Entre los numerosos pueblos históricos en Suiza de las que no hay que desaprovechar un recorrido se encuentran :
Appenzell
Es una urbe folclórica tan bien conservado donde destacan sus colinas verdes de Alpstein, donde hay un antiguo lugar donde se ve a sus pobladores vestirse como vaqueros de color amarillo y chalecos escarlata.
La gente de otras partes de Suiza tienden a llamar a la gente del lugar “paletos”, y para muchos estadounidenses atraídos por la peculiar y pintoresca vestimenta que les recuerda al Viejo Oeste. Y cuando el visitante camina por sus históricas calles no debe dejar de probar sus panes y pasteles de miel de pera.
Wengen
En una terraza cubierta muy por encima del valle de Lauterbrunnen, se halla esta estación de esquí que es una de las joyas del Oberland bernés. No se permiten coches en este idílico pueblo y de sus calles (libres de nieve, incluso en invierno) y las ventanas del hotel se tienen magníficas vistas panorámicas.
Allí las puestas de sol – sobre los peñascos y cascadas – son las más memorables que se han visto en Suiza. El pueblo es más conocido por acoger la Copa del Mundo de esquí, con la más larga y peligrosa carrera de descenso que se celebra cada mes de enero.
Sion
A pesar de que es la pequeña capital de la región de Valais, esta antigua ciudad romana, con una población de habla francesa es a menudo descuidado por los apresurarse a la práctica de deportes de Zermatt y Verbier. Pero Sion sueño tiene sus propias recompensas. La ciudad está dominada por los castillos de Valère y Tourbillon.
Andermatt
En el cruce de los Alpes, en el Valle de Urseren, este pueblo de postal se encuentra en el cruce de dos carreteras alpinas : la carretera de San Gotardo y el camino a Oberalp y Furka.
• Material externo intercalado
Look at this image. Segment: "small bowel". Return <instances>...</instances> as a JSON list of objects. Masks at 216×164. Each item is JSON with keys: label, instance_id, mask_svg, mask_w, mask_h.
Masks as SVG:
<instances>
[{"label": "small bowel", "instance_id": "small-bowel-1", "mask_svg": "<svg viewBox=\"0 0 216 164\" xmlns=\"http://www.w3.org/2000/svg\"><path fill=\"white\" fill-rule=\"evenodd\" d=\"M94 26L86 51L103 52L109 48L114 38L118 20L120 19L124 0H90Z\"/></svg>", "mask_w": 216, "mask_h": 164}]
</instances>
Desde lo alto de Gemstock, la telecabina, se puede ver 600 cumbres alpinas.
Los excursionistas, esquiadores de fondo, y los ciclistas de montaña se sienten atraídos por este remanso poco. La vida de la ciudad se centra en la calle principal, algunas secciones de las cuales todavía están pavimentadas con piedras de granito.
Morcote
En el extremo sur de la península de Ceresio, 11 km (7 millas) al sur de Lugano, se encuentra el pueblo más idílico de Suiza. Construido en el estilo lombardo familiar para aquellos que han recorrido Milán, las casas con soportales de color arcilla en un entorno de viñedos y cipreses. Para la mejor vista de este cliché de encanto del Ticino, hay que subir los 400 escalones hasta la Iglesia de la Madonna del Sasso, que data del siglo 13.